But I am convinced that she would look at these objects and return to look again and again, and wonder about the freedom, the spontaneous choices. “Why didn’t we think…? Why didn’t we see…? Why were we so tightly controlled?” She and her friends would gasp at the beauty and fall in love with these quilts just as I have.
(There will always be a place in the quilt iconography for traditional quilt-making, just as there is room in art history for portraiture and landscapes. But the emphasis is different. One branch stresses the craft — the other, the art.)
Last week, quilt artist and historian Carolyn Mazloomi (originally trained as an aerospace engineer, Dr. Mazloomi now lectures about quilt making art throughout the world) received $50,000 and was named a United States Artist Fellow. She donated the $50K to the Women of Color Quilters Network.
The February, 2021, NY Times Style issue pictured this season’s high fashion wearable designs using traditional quilt patchwork.

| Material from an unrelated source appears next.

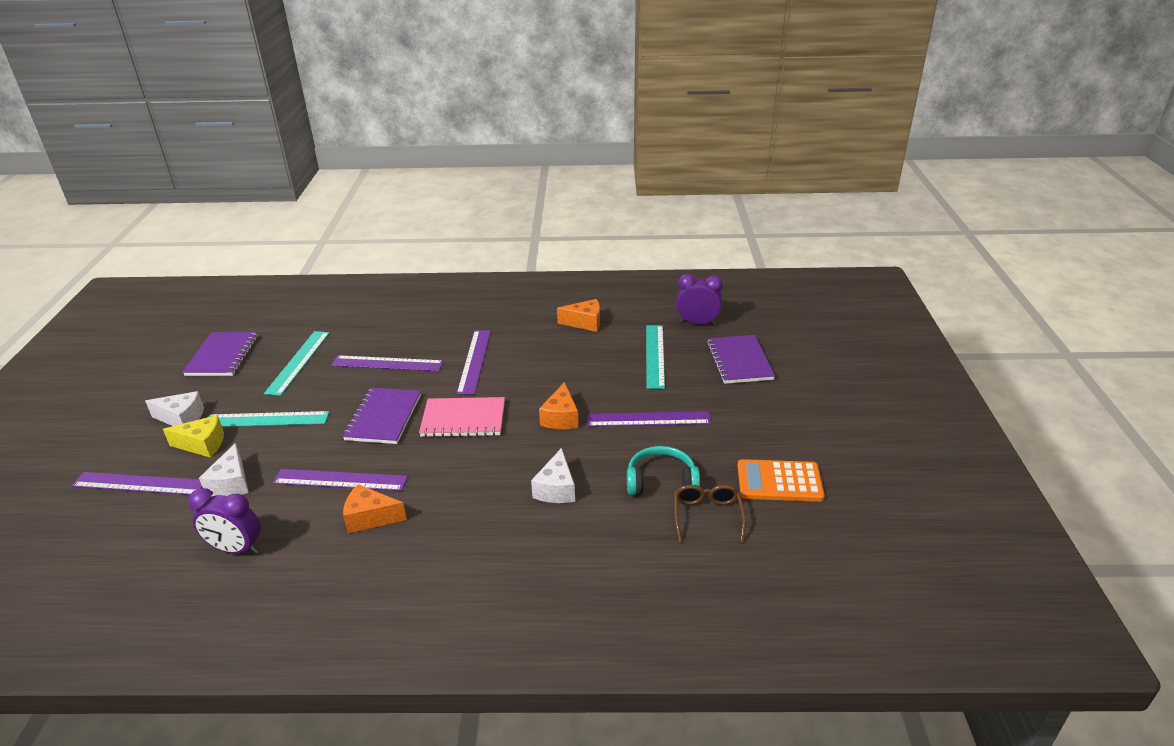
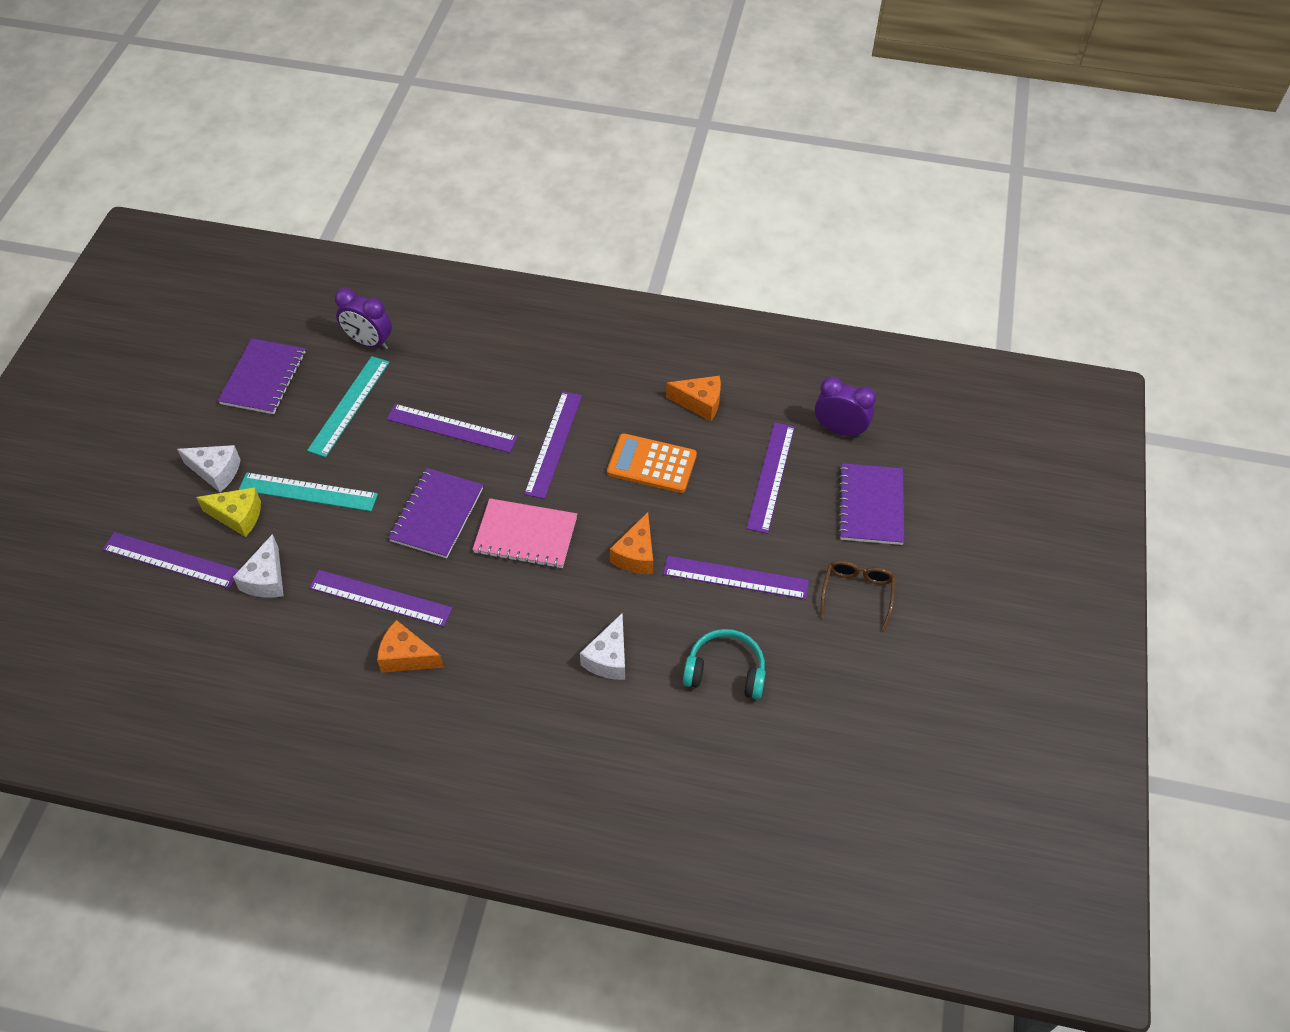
camera: 10 degrees right, 20 degrees up
(236, 549) = (268, 669): purple clock -> purple clock (369, 342)
(655, 355) = (771, 476): turquoise ruler -> purple ruler
(707, 516) = (762, 729): brown glasses -> brown glasses (857, 594)
(779, 481) = (856, 699): orange calculator -> orange calculator (651, 464)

In another magazine reporting on style, a journalist wrote “while it may conjure up thoughts of the elderly, sewing scrap fabric together, this is not your grandmother’s quilt.” The writer needs some serious lessons in quilts. (Also an editor that points out agism and sexism when it shows up on the page!)
And if fashion designers think they’ve hit on something new this year, they apparently never listened to Dolly Parton’s “Coat of Many Colors?”